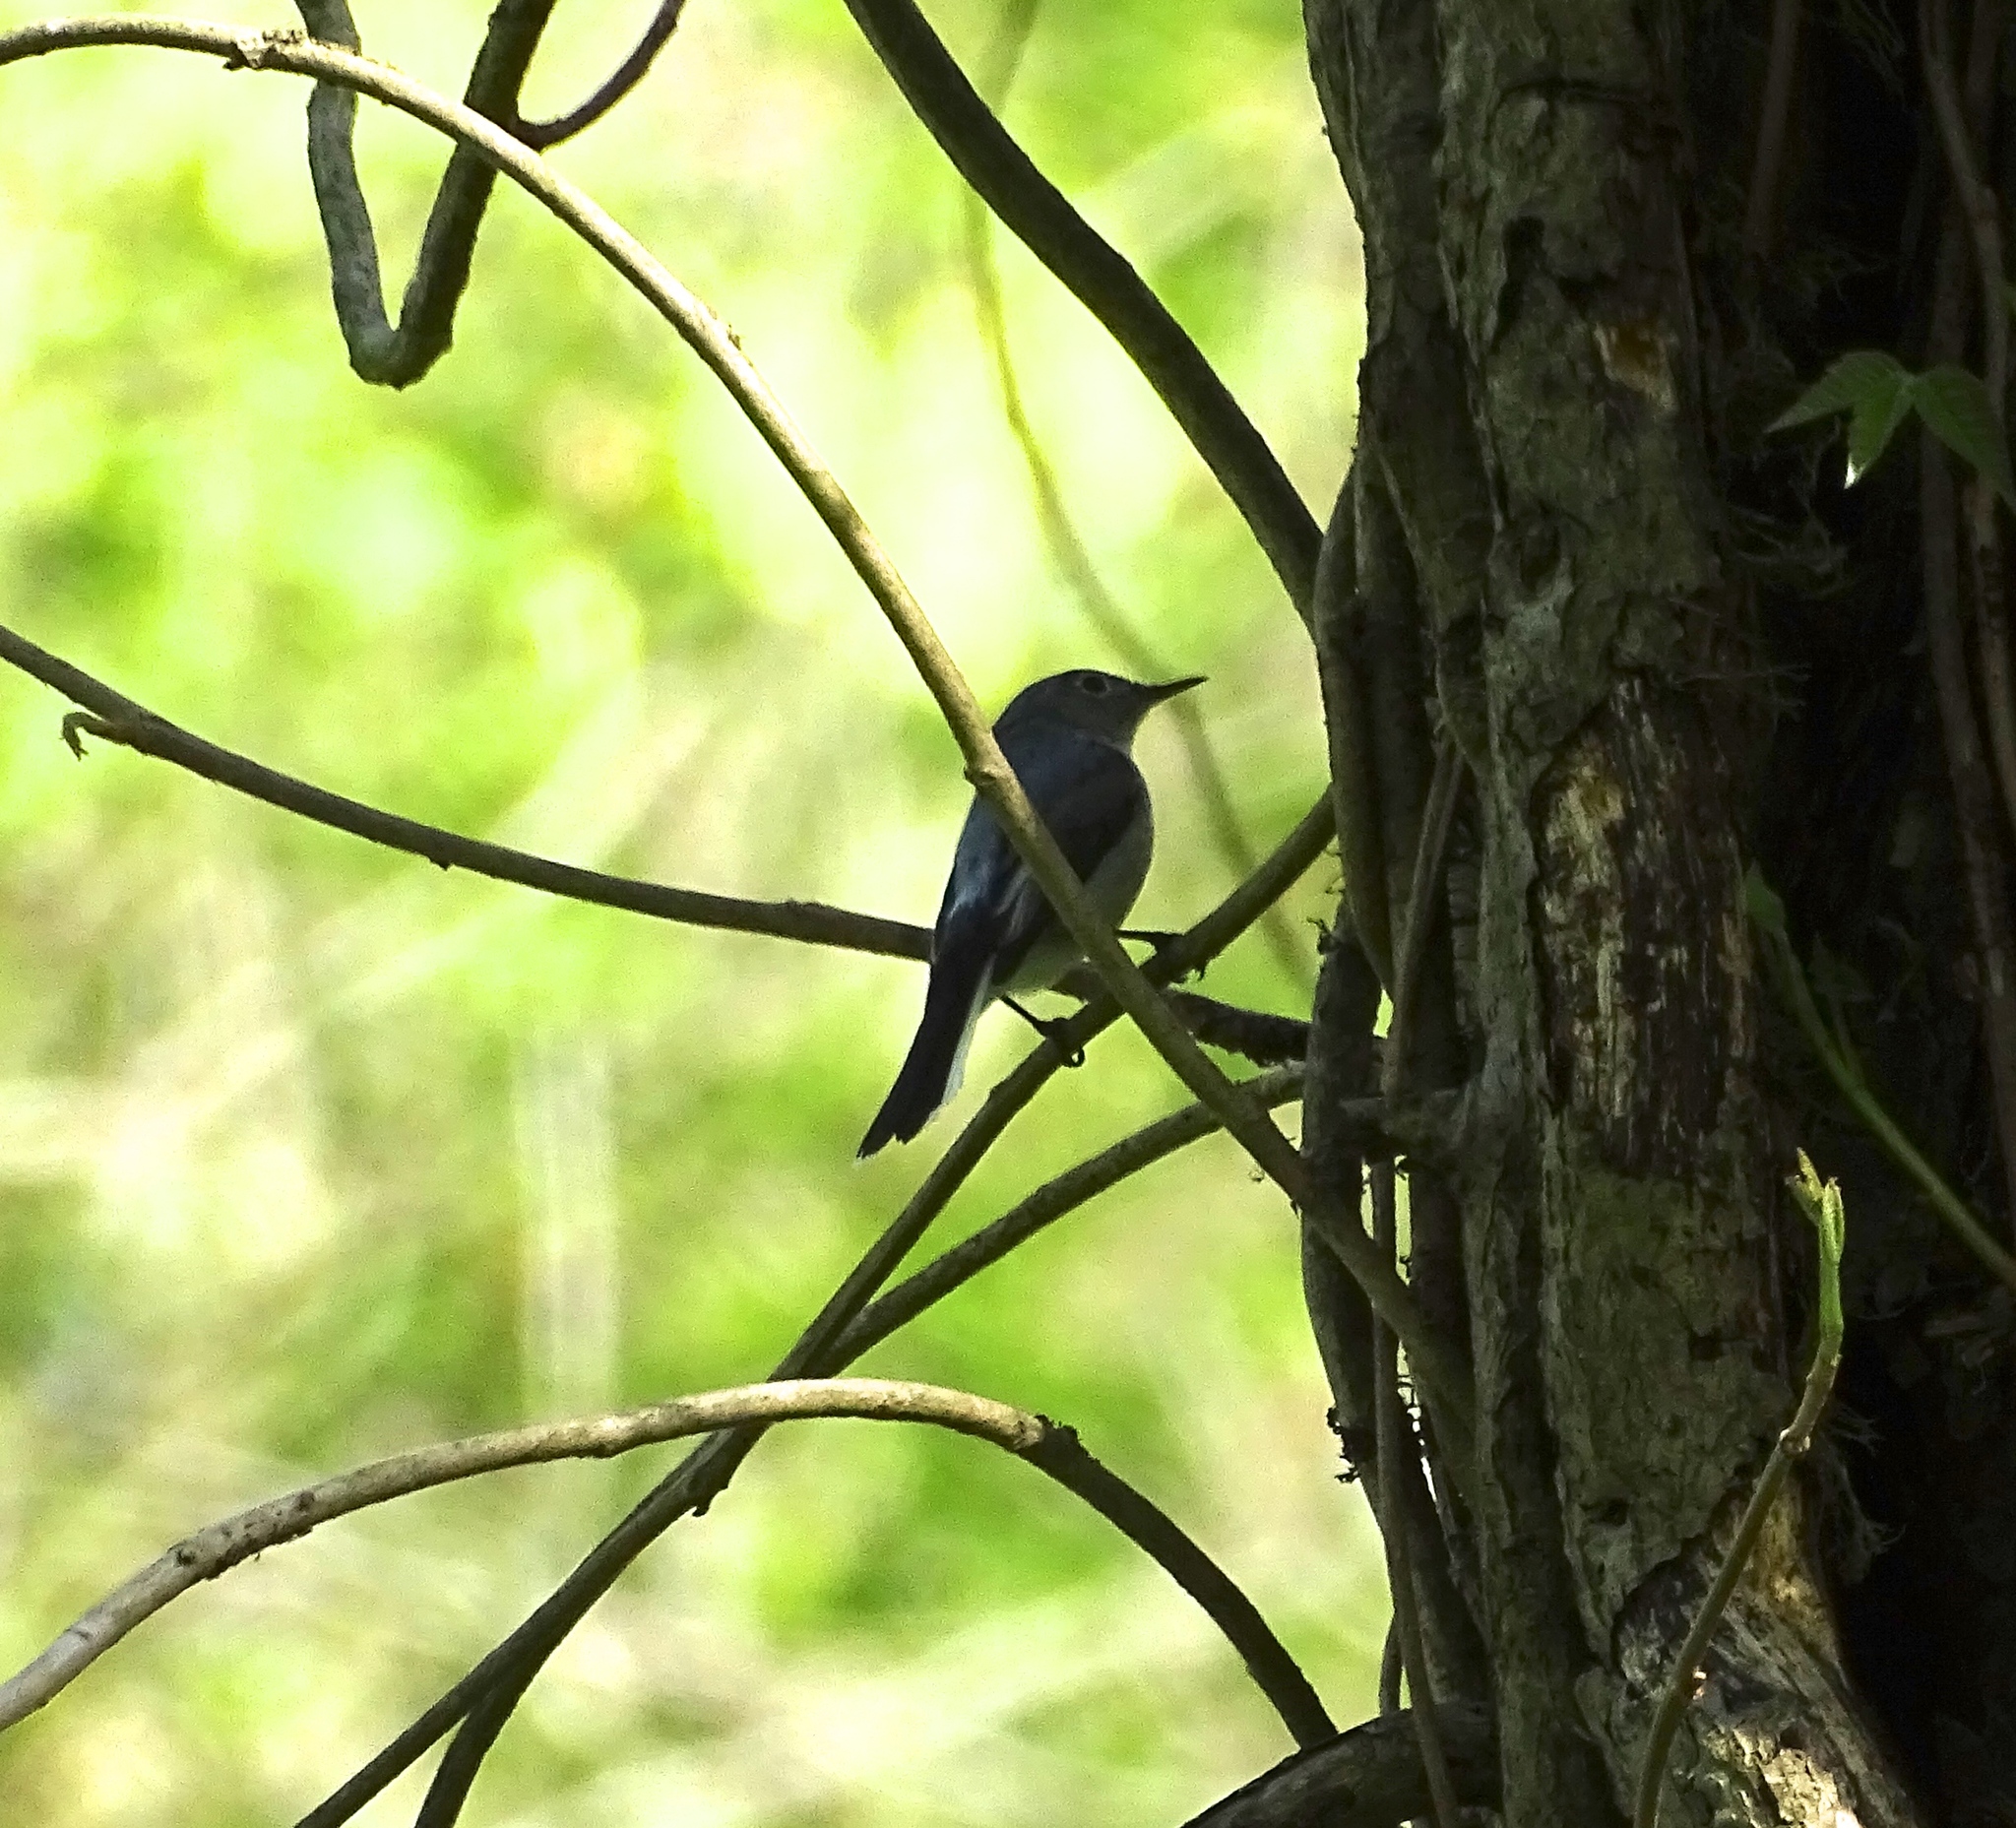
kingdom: Animalia
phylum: Chordata
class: Aves
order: Passeriformes
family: Polioptilidae
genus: Polioptila
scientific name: Polioptila caerulea
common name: Blue-gray gnatcatcher
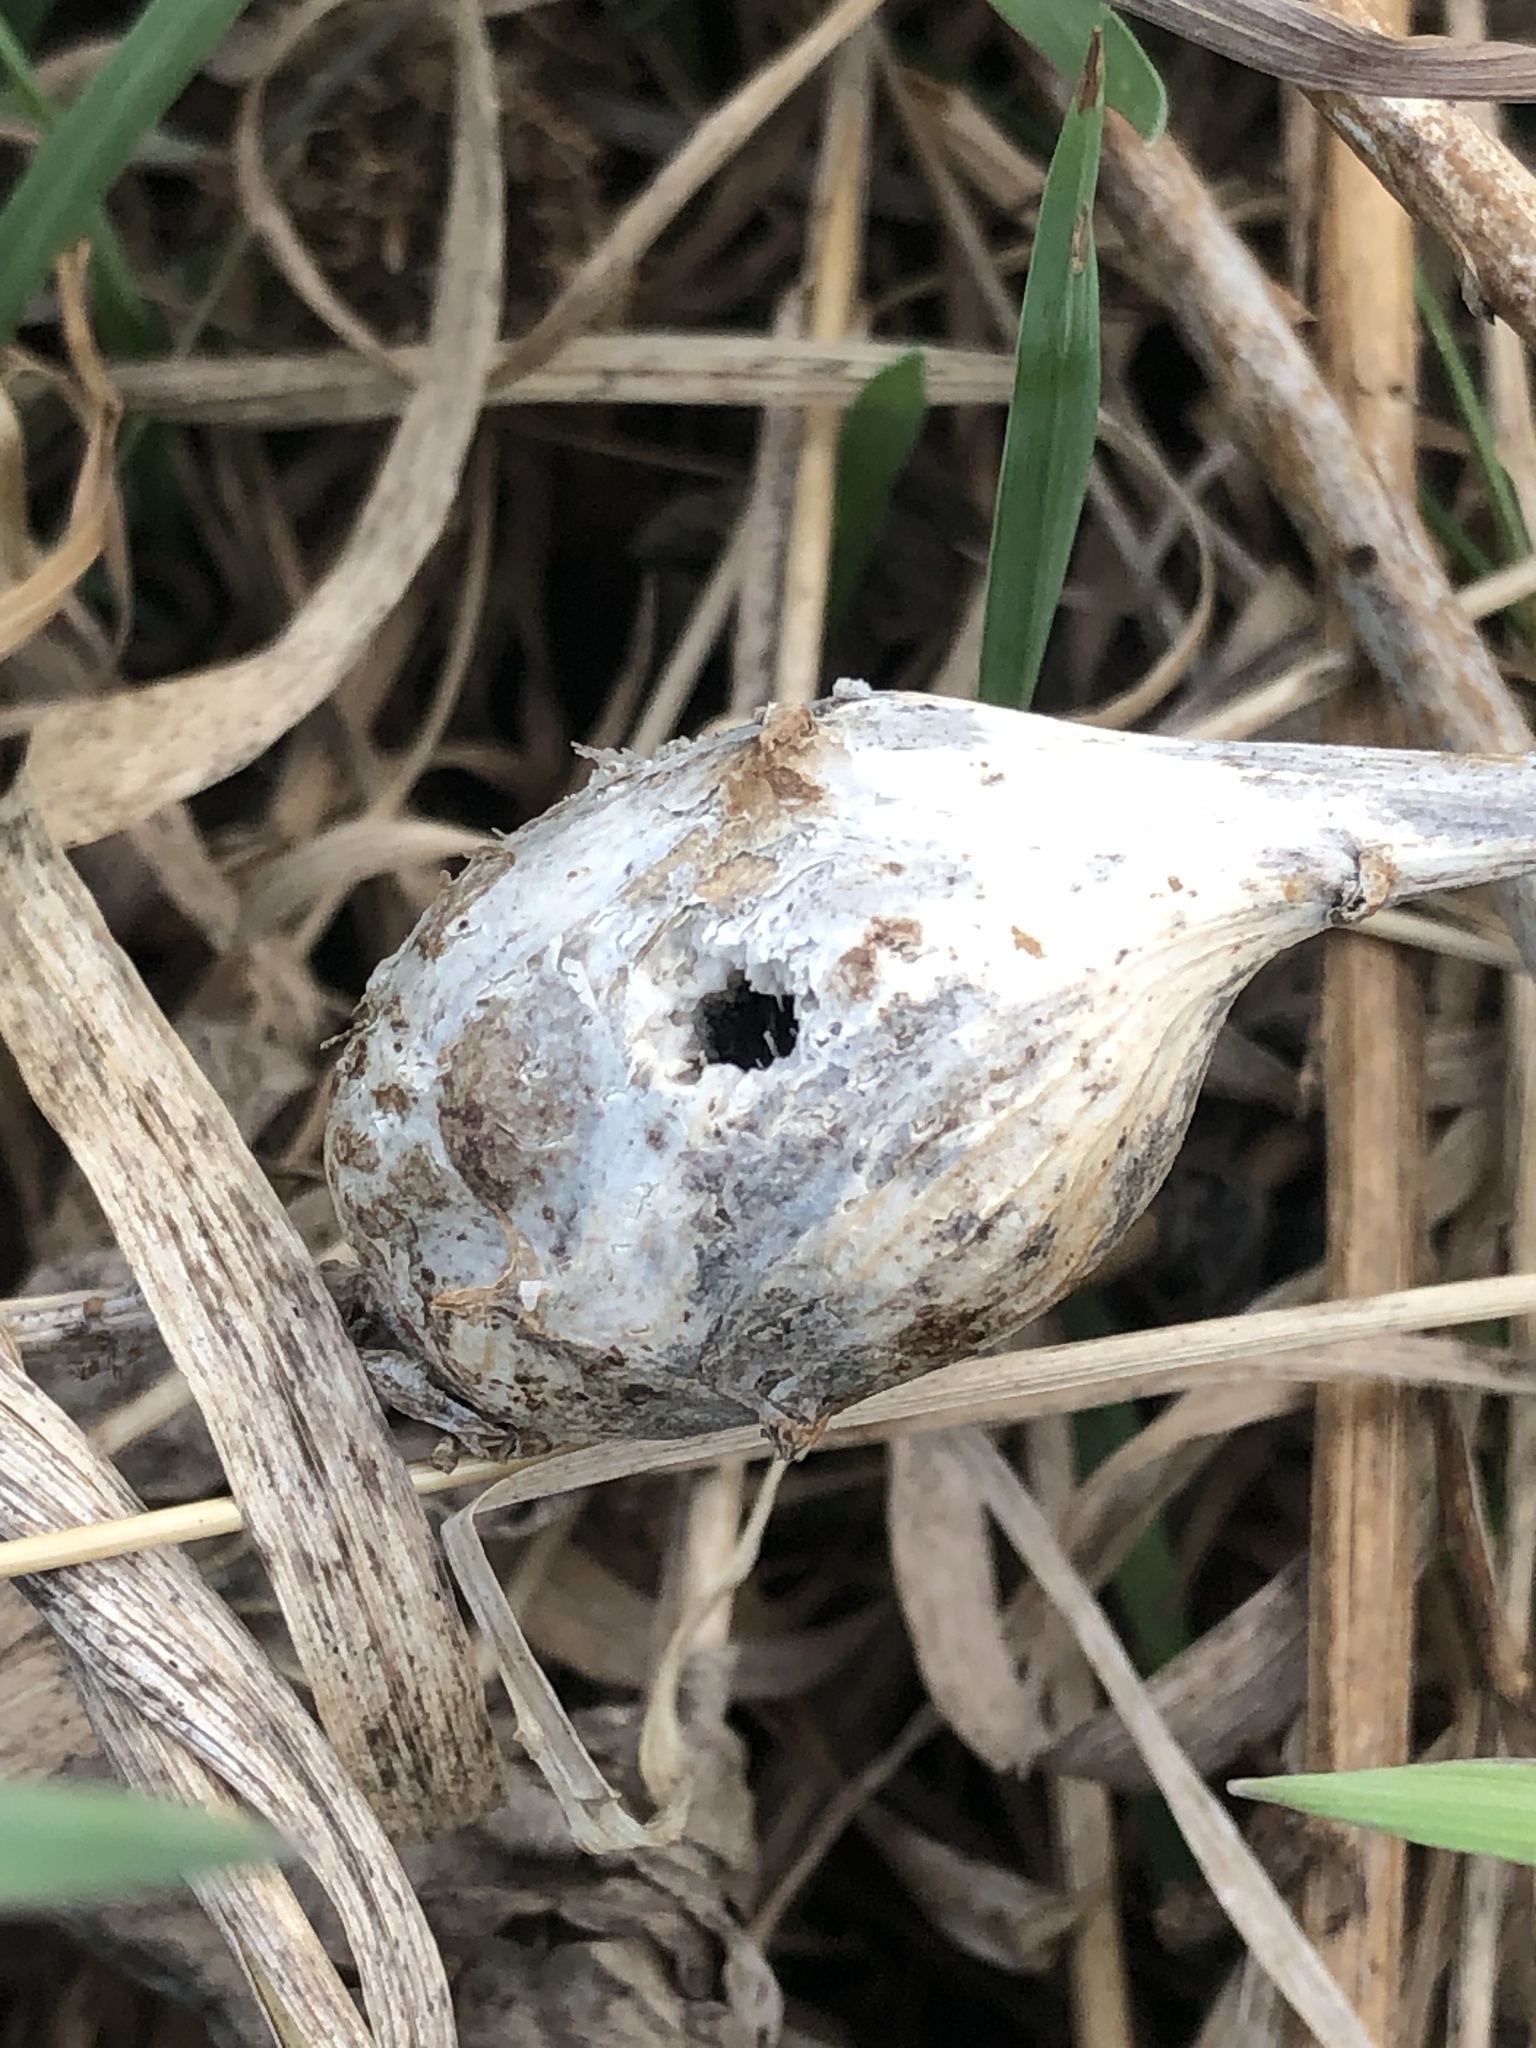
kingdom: Animalia
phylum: Arthropoda
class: Insecta
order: Diptera
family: Tephritidae
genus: Eurosta
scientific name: Eurosta solidaginis
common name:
++++++++++
▶ EXERCISE AIM
Arrange the record lines as a JSON list of strings, one string per line and no blank lines. Start at the line holding "order: Passeriformes", run through the end of the records inclusive, and leave out the pictures.

▶ EXERCISE RESULT
[
  "order: Passeriformes",
  "family: Polioptilidae",
  "genus: Polioptila",
  "scientific name: Polioptila caerulea",
  "common name: Blue-gray gnatcatcher",
  "kingdom: Animalia",
  "phylum: Arthropoda",
  "class: Insecta",
  "order: Diptera",
  "family: Tephritidae",
  "genus: Eurosta",
  "scientific name: Eurosta solidaginis",
  "common name:"
]